The training of systems more potent than GPT-4, ChatGPT's successor, should be put on hold for six months, according to an open letter that more than 2,000 industry professionals and executives in North America signed in late March.
Elon Musk, Yoshua Bengio, and DeepMind researchers were among those who signed. They stressed the need for regulatory rules and warned that "powerful AI systems should only be developed once we are confident that their effects will be positive and their risks will be manageable."
The expansion of ChatGPT on the other side of the Atlantic has sparked national and EU efforts to effectively control the advancement of AI without inhibiting innovation.
Advanced models are being operated under the supervision of individual member states. For instance, investigations into ChatGPT have been launched in Spain, France, and Italy due to data privacy concerns; Italy is the first Western nation to prohibit the usage of ChatGPT after temporarily banning the service.

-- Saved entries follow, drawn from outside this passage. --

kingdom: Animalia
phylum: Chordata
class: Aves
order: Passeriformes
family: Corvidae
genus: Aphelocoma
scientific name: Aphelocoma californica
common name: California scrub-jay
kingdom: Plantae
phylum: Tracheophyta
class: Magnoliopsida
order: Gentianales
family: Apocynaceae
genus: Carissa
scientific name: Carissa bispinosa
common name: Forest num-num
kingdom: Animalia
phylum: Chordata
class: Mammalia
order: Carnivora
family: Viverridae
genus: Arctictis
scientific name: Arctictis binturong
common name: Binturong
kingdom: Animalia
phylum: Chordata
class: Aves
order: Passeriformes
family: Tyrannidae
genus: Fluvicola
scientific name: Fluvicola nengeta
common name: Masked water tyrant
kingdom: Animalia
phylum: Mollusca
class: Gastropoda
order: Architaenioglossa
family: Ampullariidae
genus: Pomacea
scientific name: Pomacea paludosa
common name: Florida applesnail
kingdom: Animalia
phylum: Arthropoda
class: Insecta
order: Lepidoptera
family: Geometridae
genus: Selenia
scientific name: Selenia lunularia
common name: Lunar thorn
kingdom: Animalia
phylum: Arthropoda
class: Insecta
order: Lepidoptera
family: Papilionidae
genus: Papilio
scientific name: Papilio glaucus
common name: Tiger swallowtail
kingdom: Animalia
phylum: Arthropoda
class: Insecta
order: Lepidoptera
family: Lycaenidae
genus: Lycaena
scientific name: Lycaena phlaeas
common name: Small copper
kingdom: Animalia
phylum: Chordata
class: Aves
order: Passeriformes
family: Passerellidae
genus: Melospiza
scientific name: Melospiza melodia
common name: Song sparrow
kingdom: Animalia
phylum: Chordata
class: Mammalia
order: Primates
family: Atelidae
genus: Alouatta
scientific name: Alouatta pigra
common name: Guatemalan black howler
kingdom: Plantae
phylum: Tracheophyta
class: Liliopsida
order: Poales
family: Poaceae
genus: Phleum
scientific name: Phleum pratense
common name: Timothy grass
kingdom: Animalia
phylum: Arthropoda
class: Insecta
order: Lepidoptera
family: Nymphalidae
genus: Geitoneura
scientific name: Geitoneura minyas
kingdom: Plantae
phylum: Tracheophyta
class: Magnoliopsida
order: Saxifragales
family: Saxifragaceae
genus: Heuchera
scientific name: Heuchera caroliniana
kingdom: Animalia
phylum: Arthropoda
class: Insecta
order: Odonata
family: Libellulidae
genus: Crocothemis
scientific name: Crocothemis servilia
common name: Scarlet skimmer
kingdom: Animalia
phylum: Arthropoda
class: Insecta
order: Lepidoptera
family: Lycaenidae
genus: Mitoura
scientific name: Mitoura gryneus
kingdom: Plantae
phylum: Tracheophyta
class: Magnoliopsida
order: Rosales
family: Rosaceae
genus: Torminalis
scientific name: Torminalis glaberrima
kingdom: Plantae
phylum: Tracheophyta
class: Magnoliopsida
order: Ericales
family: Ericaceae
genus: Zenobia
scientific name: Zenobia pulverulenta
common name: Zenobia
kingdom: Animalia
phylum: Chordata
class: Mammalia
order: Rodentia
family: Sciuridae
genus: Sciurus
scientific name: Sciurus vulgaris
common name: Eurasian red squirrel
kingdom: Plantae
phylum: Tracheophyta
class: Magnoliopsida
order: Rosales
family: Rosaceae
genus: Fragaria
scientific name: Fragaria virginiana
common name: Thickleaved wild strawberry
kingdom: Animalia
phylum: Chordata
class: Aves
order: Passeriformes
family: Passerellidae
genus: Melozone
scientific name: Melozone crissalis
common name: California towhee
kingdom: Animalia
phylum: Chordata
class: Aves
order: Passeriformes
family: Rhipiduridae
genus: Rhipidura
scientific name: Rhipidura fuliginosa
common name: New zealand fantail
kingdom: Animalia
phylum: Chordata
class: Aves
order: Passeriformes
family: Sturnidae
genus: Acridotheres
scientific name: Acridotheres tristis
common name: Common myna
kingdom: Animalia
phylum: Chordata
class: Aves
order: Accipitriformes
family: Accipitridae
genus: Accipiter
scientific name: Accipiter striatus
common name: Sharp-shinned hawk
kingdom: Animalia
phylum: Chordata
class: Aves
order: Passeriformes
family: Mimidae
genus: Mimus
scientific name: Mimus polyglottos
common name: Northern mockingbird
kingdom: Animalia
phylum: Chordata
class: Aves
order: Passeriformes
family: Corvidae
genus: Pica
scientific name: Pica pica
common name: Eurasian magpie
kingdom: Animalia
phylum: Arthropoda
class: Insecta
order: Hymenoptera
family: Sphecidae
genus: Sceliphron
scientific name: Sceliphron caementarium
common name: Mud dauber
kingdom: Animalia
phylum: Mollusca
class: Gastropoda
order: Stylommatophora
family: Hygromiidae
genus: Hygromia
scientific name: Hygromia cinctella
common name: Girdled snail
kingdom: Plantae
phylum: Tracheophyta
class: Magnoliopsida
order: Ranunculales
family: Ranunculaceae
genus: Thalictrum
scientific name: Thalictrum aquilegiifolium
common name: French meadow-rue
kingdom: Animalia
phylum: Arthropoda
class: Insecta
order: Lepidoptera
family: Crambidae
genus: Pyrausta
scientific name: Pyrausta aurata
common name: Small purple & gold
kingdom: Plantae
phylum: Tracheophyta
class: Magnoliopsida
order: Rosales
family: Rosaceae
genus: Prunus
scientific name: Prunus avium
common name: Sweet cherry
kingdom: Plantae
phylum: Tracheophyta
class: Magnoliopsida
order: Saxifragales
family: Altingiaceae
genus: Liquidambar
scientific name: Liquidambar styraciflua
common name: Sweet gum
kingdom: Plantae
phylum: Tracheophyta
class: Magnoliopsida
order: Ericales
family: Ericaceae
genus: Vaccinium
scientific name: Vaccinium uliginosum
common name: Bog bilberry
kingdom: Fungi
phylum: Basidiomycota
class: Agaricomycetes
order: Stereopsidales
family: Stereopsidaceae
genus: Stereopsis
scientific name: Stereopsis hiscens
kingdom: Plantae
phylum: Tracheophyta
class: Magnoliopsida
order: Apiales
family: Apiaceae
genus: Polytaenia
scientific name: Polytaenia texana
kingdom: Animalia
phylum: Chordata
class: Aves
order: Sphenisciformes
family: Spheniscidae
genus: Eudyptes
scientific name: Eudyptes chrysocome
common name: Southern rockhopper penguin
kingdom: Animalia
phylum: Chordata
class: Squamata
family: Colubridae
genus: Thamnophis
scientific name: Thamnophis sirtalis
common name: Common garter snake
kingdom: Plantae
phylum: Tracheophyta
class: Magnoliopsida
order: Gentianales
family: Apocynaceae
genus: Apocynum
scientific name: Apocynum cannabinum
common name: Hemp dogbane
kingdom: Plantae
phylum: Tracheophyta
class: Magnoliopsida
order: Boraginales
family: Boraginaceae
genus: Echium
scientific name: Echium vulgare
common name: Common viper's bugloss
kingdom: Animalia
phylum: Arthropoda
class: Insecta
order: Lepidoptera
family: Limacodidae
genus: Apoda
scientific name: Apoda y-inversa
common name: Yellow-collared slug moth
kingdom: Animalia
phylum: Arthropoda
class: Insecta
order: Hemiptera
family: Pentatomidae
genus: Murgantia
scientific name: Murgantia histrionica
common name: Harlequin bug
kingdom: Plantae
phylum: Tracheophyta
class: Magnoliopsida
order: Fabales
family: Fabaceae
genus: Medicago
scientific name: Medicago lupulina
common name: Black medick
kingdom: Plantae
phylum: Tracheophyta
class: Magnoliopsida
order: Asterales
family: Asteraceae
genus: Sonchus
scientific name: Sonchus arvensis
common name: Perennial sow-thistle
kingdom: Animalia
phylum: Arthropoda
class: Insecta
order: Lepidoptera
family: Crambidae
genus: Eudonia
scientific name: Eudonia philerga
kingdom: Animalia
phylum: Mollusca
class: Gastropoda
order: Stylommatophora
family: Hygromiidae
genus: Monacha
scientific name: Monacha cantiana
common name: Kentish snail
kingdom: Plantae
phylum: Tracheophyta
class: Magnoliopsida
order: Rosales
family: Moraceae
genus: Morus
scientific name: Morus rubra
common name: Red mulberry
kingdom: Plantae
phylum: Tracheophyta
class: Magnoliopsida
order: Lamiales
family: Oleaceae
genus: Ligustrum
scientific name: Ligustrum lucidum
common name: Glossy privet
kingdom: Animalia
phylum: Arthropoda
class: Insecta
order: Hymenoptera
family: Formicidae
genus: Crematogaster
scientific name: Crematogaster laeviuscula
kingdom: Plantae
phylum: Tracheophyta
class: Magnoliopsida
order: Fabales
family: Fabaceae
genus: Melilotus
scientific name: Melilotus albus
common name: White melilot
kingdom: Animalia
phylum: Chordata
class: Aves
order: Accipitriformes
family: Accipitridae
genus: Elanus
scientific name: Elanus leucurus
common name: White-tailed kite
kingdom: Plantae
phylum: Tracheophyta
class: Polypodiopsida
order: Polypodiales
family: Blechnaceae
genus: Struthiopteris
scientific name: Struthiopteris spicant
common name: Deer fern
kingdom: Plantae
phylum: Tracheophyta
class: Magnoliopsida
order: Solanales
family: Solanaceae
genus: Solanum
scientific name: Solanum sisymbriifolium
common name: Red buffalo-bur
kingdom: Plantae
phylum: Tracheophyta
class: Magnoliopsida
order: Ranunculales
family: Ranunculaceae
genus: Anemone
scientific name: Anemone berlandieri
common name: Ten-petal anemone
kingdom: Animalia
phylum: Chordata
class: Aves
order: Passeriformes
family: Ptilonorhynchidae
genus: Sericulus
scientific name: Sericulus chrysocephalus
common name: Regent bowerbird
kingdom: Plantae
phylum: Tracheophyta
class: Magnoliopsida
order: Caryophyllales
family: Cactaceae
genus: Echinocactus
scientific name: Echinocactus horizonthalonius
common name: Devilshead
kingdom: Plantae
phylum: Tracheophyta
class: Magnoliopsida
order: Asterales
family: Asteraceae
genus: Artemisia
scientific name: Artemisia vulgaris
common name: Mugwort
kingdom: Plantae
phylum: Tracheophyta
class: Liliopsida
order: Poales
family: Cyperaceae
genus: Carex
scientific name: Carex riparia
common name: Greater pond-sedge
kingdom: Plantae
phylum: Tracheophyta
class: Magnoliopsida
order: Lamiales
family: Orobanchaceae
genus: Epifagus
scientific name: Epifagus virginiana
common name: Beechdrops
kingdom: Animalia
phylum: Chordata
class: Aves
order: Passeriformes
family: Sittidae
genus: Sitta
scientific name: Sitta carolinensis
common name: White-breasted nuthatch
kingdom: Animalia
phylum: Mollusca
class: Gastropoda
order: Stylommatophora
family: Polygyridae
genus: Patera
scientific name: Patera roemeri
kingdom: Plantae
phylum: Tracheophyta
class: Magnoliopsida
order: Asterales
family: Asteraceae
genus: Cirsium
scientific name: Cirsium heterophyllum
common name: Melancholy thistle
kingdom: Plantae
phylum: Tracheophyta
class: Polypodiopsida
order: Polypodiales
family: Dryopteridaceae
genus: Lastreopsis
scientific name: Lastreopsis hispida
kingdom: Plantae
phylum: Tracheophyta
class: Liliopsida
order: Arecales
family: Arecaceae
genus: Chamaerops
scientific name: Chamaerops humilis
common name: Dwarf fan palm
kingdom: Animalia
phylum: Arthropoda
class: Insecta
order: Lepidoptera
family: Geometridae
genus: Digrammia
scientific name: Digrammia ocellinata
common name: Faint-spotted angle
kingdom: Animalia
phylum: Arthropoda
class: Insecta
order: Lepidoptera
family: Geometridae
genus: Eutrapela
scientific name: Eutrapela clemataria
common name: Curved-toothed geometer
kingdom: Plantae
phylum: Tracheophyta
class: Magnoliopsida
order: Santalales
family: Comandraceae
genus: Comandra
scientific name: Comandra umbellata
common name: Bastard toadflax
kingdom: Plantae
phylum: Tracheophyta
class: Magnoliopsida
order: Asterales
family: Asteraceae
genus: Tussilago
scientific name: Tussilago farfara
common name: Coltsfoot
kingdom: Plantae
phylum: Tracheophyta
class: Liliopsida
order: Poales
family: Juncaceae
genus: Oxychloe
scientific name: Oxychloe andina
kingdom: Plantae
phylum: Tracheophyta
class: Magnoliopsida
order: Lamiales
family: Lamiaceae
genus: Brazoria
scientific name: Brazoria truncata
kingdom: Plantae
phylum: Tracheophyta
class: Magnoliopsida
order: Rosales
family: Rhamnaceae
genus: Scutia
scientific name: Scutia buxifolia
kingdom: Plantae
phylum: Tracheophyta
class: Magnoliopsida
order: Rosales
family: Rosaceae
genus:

The expected AI Act, the first AI law ever passed by a significant regulatory body, is also getting closer to being adopted by the union as a whole. Members of the European Parliament decided last week to move the draught to the subsequent trilogue stage, where legislators and member states will negotiate the bill's final details.
Margrethe Vestager, the head of the EU's tech regulator, predicts that the group will adopt the rule this year and that companies may already be starting to think about its effects.
"With these ground-breaking regulations, the EU is leading the creation of new, universal standards to ensure the reliability of AI. The bill's initial announcement quoted Vestager as saying, "By establishing the standards, we can open the door to moral technology throughout the world and guarantee that the EU maintains its competitiveness along the way.
If global and European regulatory initiatives are not accelerated, we run the risk of replicating Oppenheimer's strategy, about which Hinton is now raising the alarm: "You do it and debate about it when you see something that is technically sweet.